France’s decision to name a non-Muslim to head its Foundation for Islam, in the wake of the terrorist attack during Bastille Day celebrations in Nice this summer, was always controversial.
Since then, Jean-Pierre Chevènement, a hardline secularist, has not backed away from expressing even more divisive views. He told a group of two dozen AAPA members on Nov. 7 that it was Muslims who needed to try harder to adapt to France, not vice versa. “Out of friendship for my compatriots of Muslim origin I’m asking them to make a little effort to adapt to the customs of the host society,” he said to foreign correspondents gathered in the auditorium of Bloomberg News.

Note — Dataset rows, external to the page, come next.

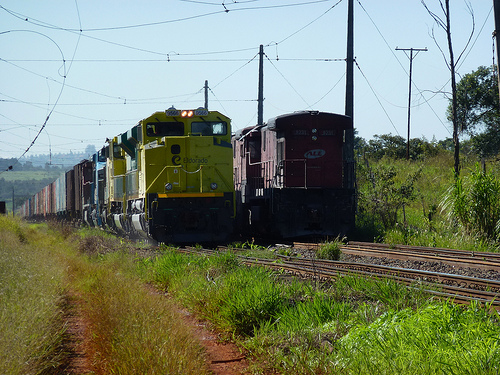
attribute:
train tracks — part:
[181, 234, 498, 311]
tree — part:
[441, 9, 464, 203]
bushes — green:
[367, 324, 473, 373]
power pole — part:
[252, 42, 267, 128]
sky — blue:
[1, 0, 498, 162]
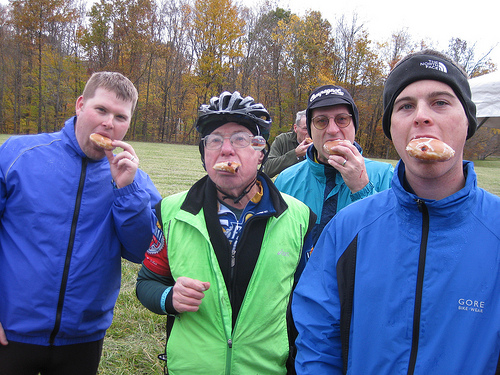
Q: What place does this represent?
A: It represents the field.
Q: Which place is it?
A: It is a field.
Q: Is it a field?
A: Yes, it is a field.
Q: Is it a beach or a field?
A: It is a field.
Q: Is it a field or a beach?
A: It is a field.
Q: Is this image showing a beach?
A: No, the picture is showing a field.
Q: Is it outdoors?
A: Yes, it is outdoors.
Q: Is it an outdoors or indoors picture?
A: It is outdoors.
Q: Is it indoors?
A: No, it is outdoors.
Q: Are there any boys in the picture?
A: No, there are no boys.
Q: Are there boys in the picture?
A: No, there are no boys.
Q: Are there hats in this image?
A: Yes, there is a hat.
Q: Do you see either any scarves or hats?
A: Yes, there is a hat.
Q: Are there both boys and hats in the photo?
A: No, there is a hat but no boys.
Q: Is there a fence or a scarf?
A: No, there are no fences or scarves.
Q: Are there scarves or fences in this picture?
A: No, there are no fences or scarves.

Just weeks after his nomination, the long-time Socialist politician who served as both interior and defense minister waded directly into the latest battle over laicité this summer – the ban on the so-called burkini on some French beaches.
He repeated his stance against the full-body swimwear to the AAPA, calling it “in very bad taste of those (burkini-clad) women to go bathing two weeks after the Nice attack, 20 or 30 kilometers away.” “It was bound to cause surprise, consternation and unease in the rest of the population,” he added.
The Foundation for Islam will focus its efforts on lay matters, not those of faith. It will look at teaching foreign-born imams, celebrate Muslim culture, and search for ways to fight discrimination faced by Muslim job applicants.
The meeting with the AAPA took place just days before France gathered to mourn those killed in the terrorist attacks of Nov. 13, 2015 in Paris, and as the presidential election in France gears up.
Mr. Chevènement did not shy away from commenting on the US election either, which took place the next day. He is no fan of Donald Trump, but thinks Hillary Clinton was a bad candidate too. The American electoral college agreed on his latter point.